Outre l’incident du 28 février 1947, de nombreuses zones d’ombre entourent la période de la loi martiale, la « terreur blanche », de 1949 à 1987.
A cette époque, des citoyens ordinaires sont passés en cour martiale, notamment pour trahison – c’est le cas de la majorité des personnes accusées d’être des communistes durant la première partie de la « terreur blanche « , jusqu’en 1955. A la différence des victimes des massacres de février 1947, qui étaient des Taïwanais de souche, la plupart de ces civils étaient des continentaux. Les dirigeants du KMT soupçonnaient que des « traîtres » avaient fui avec eux. Ils ont donc reproduit à Taïwan ce qu’ils avaient déjà fait en Chine. Ensuite, il y a eu une deuxième phase de la « terreur blanche » où le régime s’est attaqué, au nom de la sécurité nationale, à ceux qui voulaient l’indépendance de Taïwan et la démocratie.
De quelle manière Tsai Ing-wen pourrait-elle pousser plus loin le processus de justice transitionnelle concernant la « terreur blanche » ?

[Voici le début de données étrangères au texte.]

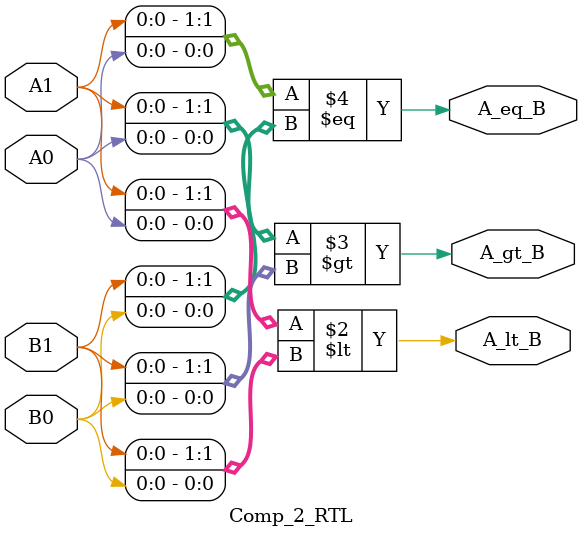
<source format=v>
module Comp_2_RTL(
    output reg A_lt_B,A_gt_B,A_eq_B, 
    input A1,A0,B1,B0
);
    always @(A0,A1,B0,B1) begin
        A_lt_B = ({A1,A0} <  {B1,B0});
        A_gt_B = ({A1,A0} >  {B1,B0});
        A_eq_B = ({A1,A0} == {B1,B0});
    end
endmodule

</source>
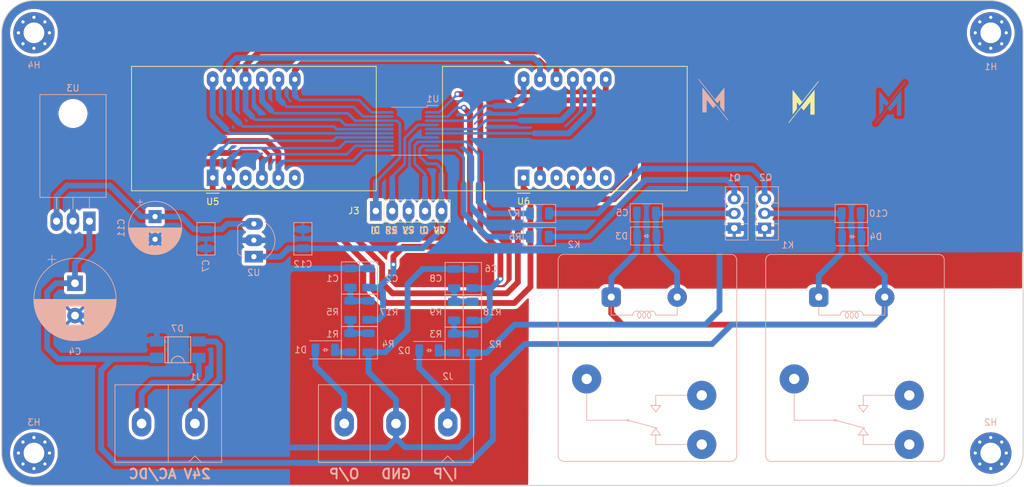
<source format=kicad_pcb>
(kicad_pcb
	(version 20240108)
	(generator "pcbnew")
	(generator_version "8.0")
	(general
		(thickness 1.6)
		(legacy_teardrops no)
	)
	(paper "A4")
	(layers
		(0 "F.Cu" signal)
		(31 "B.Cu" signal)
		(32 "B.Adhes" user "B.Adhesive")
		(33 "F.Adhes" user "F.Adhesive")
		(34 "B.Paste" user)
		(35 "F.Paste" user)
		(36 "B.SilkS" user "B.Silkscreen")
		(37 "F.SilkS" user "F.Silkscreen")
		(38 "B.Mask" user)
		(39 "F.Mask" user)
		(40 "Dwgs.User" user "User.Drawings")
		(41 "Cmts.User" user "User.Comments")
		(42 "Eco1.User" user "User.Eco1")
		(43 "Eco2.User" user "User.Eco2")
		(44 "Edge.Cuts" user)
		(45 "Margin" user)
		(46 "B.CrtYd" user "B.Courtyard")
		(47 "F.CrtYd" user "F.Courtyard")
		(48 "B.Fab" user)
		(49 "F.Fab" user)
	)
	(setup
		(pad_to_mask_clearance 0.2)
		(allow_soldermask_bridges_in_footprints no)
		(grid_origin 77.825 123.675)
		(pcbplotparams
			(layerselection 0x00010f0_ffffffff)
			(plot_on_all_layers_selection 0x0000000_00000000)
			(disableapertmacros no)
			(usegerberextensions yes)
			(usegerberattributes yes)
			(usegerberadvancedattributes yes)
			(creategerberjobfile yes)
			(dashed_line_dash_ratio 12.000000)
			(dashed_line_gap_ratio 3.000000)
			(svgprecision 4)
			(plotframeref no)
			(viasonmask no)
			(mode 1)
			(useauxorigin no)
			(hpglpennumber 1)
			(hpglpenspeed 20)
			(hpglpendiameter 15.000000)
			(pdf_front_fp_property_popups yes)
			(pdf_back_fp_property_popups yes)
			(dxfpolygonmode yes)
			(dxfimperialunits yes)
			(dxfusepcbnewfont yes)
			(psnegative no)
			(psa4output no)
			(plotreference yes)
			(plotvalue yes)
			(plotfptext yes)
			(plotinvisibletext no)
			(sketchpadsonfab no)
			(subtractmaskfromsilk no)
			(outputformat 1)
			(mirror no)
			(drillshape 0)
			(scaleselection 1)
			(outputdirectory "Gerber/")
		)
	)
	(net 0 "")
	(net 1 "VSS")
	(net 2 "VDD")
	(net 3 "Net-(D1-K)")
	(net 4 "Net-(D2-K)")
	(net 5 "Net-(J1-Pin_2)")
	(net 6 "Net-(J1-Pin_1)")
	(net 7 "unconnected-(K1-Pad12)")
	(net 8 "INPUT_volt")
	(net 9 "OUTPUT_volt")
	(net 10 "Net-(C1-Pad1)")
	(net 11 "O-P_voltage")
	(net 12 "+24V")
	(net 13 "I-P_voltage")
	(net 14 "Net-(C8-Pad1)")
	(net 15 "Relay 1")
	(net 16 "Net-(R1-Pad2)")
	(net 17 "Net-(R2-Pad1)")
	(net 18 "unconnected-(K1-Pad14)")
	(net 19 "Net-(D3-A)")
	(net 20 "Net-(D4-A)")
	(net 21 "Net-(Q1-B)")
	(net 22 "unconnected-(K2-Pad12)")
	(net 23 "Net-(Q2-B)")
	(net 24 "unconnected-(K2-Pad14)")
	(net 25 "A")
	(net 26 "F")
	(net 27 "D")
	(net 28 "DG1")
	(net 29 "E")
	(net 30 "DG2")
	(net 31 "DG3")
	(net 32 "DG5")
	(net 33 "DG4")
	(net 34 "DG6")
	(net 35 "G")
	(net 36 "B")
	(net 37 "C")
	(net 38 "unconnected-(U5-DPX-Pad3)")
	(net 39 "unconnected-(U5-NC-Pad6)")
	(net 40 "unconnected-(U6-DPX-Pad3)")
	(net 41 "unconnected-(U6-NC-Pad6)")
	(net 42 "RST")
	(net 43 "Relay 2")
	(net 44 "+12V")
	(footprint "My Custom Footprint:5_Pin_PinHeader_1x05_P2.54mm_Vertical" (layer "F.Cu") (at 129.619466 94.499466 90))
	(footprint "My Custom Footprint:aramarket_logo" (layer "F.Cu") (at 209.189466 77.779466))
	(footprint "My Custom Footprint:3_Digit_CA56-12EWA" (layer "F.Cu") (at 104.389466 89.369466 90))
	(footprint "My Custom Footprint:3_Digit_CA56-12EWA" (layer "F.Cu") (at 152.489466 89.369466 90))
	(footprint "My Custom Footprint:aramarket_logo" (layer "F.Cu") (at 195.789466 77.629466))
	(footprint "MountingHole:MountingHole_3.2mm_M3_Pad_Via" (layer "B.Cu") (at 224.739466 131.939466 180))
	(footprint "MountingHole:MountingHole_3.2mm_M3_Pad_Via" (layer "B.Cu") (at 224.739466 66.939466 180))
	(footprint "MountingHole:MountingHole_3.2mm_M3_Pad_Via" (layer "B.Cu") (at 76.739466 66.939466 180))
	(footprint "MountingHole:MountingHole_3.2mm_M3_Pad_Via" (layer "B.Cu") (at 76.739466 131.939466 180))
	(footprint "My Custom Footprint:D_1206" (layer "B.Cu") (at 137.839466 116.069466 180))
	(footprint "My Custom Footprint:MB10_bridge" (layer "B.Cu") (at 98.989466 115.944466))
	(footprint "My Custom Footprint:C_1206_3216Metric" (layer "B.Cu") (at 128.489466 104.864466 90))
	(footprint "My Custom Footprint:C_1206_3216Metric" (layer "B.Cu") (at 125.689466 104.864466 90))
	(footprint "Capacitor_THT:CP_Radial_D12.5mm_P5.00mm" (layer "B.Cu") (at 83.089466 105.679466 -90))
	(footprint "My Custom Footprint:C_1206_3216Metric" (layer "B.Cu") (at 141.739466 104.954466 90))
	(footprint "My Custom Footprint:C_1206_3216Metric" (layer "B.Cu") (at 103.339466 98.804466 90))
	(footprint "My Custom Footprint:D_1206" (layer "B.Cu") (at 121.779466 115.976966 180))
	(footprint "My Custom Footprint:C_1206_3216Metric" (layer "B.Cu") (at 144.559466 104.954466 90))
	(footprint "My Custom Footprint:R_1206_3216Metric" (layer "B.Cu") (at 141.739466 114.966966 90))
	(footprint "My Custom Footprint:R_1206_3216Metric" (layer "B.Cu") (at 125.689466 114.876966 90))
	(footprint "My Custom Footprint:R_1206_3216Metric" (layer "B.Cu") (at 125.689466 109.861966 -90))
	(footprint "My Custom Footprint:R_1206_3216Metric" (layer "B.Cu") (at 128.489466 114.876966 -90))
	(footprint "My Custom Footprint:SSOP-20_5.3x7.2mm_P0.65mm" (layer "B.Cu") (at 134.799466 82.164466 180))
	(footprint "My Custom Footprint:R_1206_3216Metric" (layer "B.Cu") (at 128.489466 109.861966 90))
	(footprint "My Custom Footprint:R_1206_3216Metric" (layer "B.Cu") (at 144.559466 109.951966 90))
	(footprint "My Custom Footprint:R_1206_3216Metric" (layer "B.Cu") (at 141.739466 109.951966 -90))
	(footprint "My Custom Footprint:R_1206_3216Metric" (layer "B.Cu") (at 144.559466 114.966966 -90))
	(footprint "My Custom Footprint:Block_connector_2x1_H1.5_P8" (layer "B.Cu") (at 101.639466 127.379466 180))
	(footprint "Package_TO_SOT_THT:TO-126-3_Vertical"
		(layer "B.Cu")
		(uuid "13acb95c-fe67-4092-adcc-9fa71e13c194")
		(at 185.064466 97.154466 90)
		(descr "TO-126-3, Vertical, RM 2.28mm, see https://www.diodes.com/assets/Package-Files/TO126.pdf")
		(tags "TO-126-3 Vertical RM 2.28mm")
		(property "Reference" "Q1"
			(at 7.8 0 0)
			(layer "B.SilkS")
			(uuid "5625a486-2ed8-4155-b5d2-6f1e91d795e5")
			(effects
				(font
					(size 1 1)
					(thickness 0.15)
				)
				(justify mirror)
			)
		)
		(property "Value" "BD139"
			(at 2.28 -2.5 90)
			(layer "B.Fab")
			(uuid "f7381998-d35d-4ee6-b707-5dd337e74cf1")
			(effects
				(font
					(size 1 1)
					(thickness 0.15)
				)
				(justify mirror)
			)
		)
		(property "Footprint" "Package_TO_SOT_THT:TO-126-3_Vertical"
			(at 0 0 90)
			(layer "B.Fab")
			(hide yes)
			(uuid "ff5d133b-c947-4ee1-a1e0-8c71da58213a")
			(effects
				(font
					(size 1.27 1.27)
					(thickness 0.15)
				)
				(justify mirror)
			)
		)
		(property "Datasheet" "http://www.st.com/internet/com/TECHNICAL_RESOURCES/TECHNICAL_LITERATURE/DATASHEET/CD00001225.pdf"
			(at 0 0 90)
			(layer "B.Fab")
			(hide yes)
			(uuid "64428011-a31c-4a7e-8114-25f5f417e8da")
			(effects
				(font
					(size 1.27 1.27)
					(thickness 0.15)
				)
				(justify mirror)
			)
		)
		(property "Description" "1.5A Ic, 80V Vce, Low Voltage Transistor, TO-126"
			(at 0 0 90)
			(layer "B.Fab")
			(hide yes)
			(uuid "1f2adcf2-31fe-414c-a926-707f3ec900bd")
			(effects
				(font
					(size 1.27 1.27)
					(thickness 0.15)
				)
				(justify mirror)
			)
		)
		(property ki_fp_filters "TO?126*")
		(path 
... [477550 chars truncated]
</source>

Une commission « vérité et réconciliation » serait plus adaptée à la « terreur blanche » : les derniers cas datent de 1987, beaucoup de gens sont encore en vie. C’est intéressant de noter que Tsai Ing-wen pour l’instant ne propose ce modèle de commission que pour l’« incident 2.28 ». Il y a une raison : les communistes continuent d’être vus comme des ennemis pour les Taïwanais. Le KMT a toujours prétendu que sa répression durant la « terreur blanche » a empêché le parti communiste chinois de conquérir Taïwan, et ce raisonnement a toujours prise dans l’esprit de nombreux Taïwanais.
En outre, la loi de sécurité nationale passée juste après la démocratisation a restreint toute possibilité de recours pour les cas jugés en cour martiale. Les victimes de la « terreur blanche » ont eu droit à des compensations mais leurs condamnations n’ont pas été abrogées. Donc il faudrait que Mme Tsai lève ces restrictions et rouvre tous les cas politiques. Je pense que Tsai Ing-wen devrait recourir au modèle de la commission « vérité et réconciliation » pour traiter des abus de la « terreur blanche ». Nous devrions faire la lumière sur tous ces cas. Même si ces gens étaient effectivement des membres cachés du parti communistes chinois, ils méritaient autre chose que la cour martiale.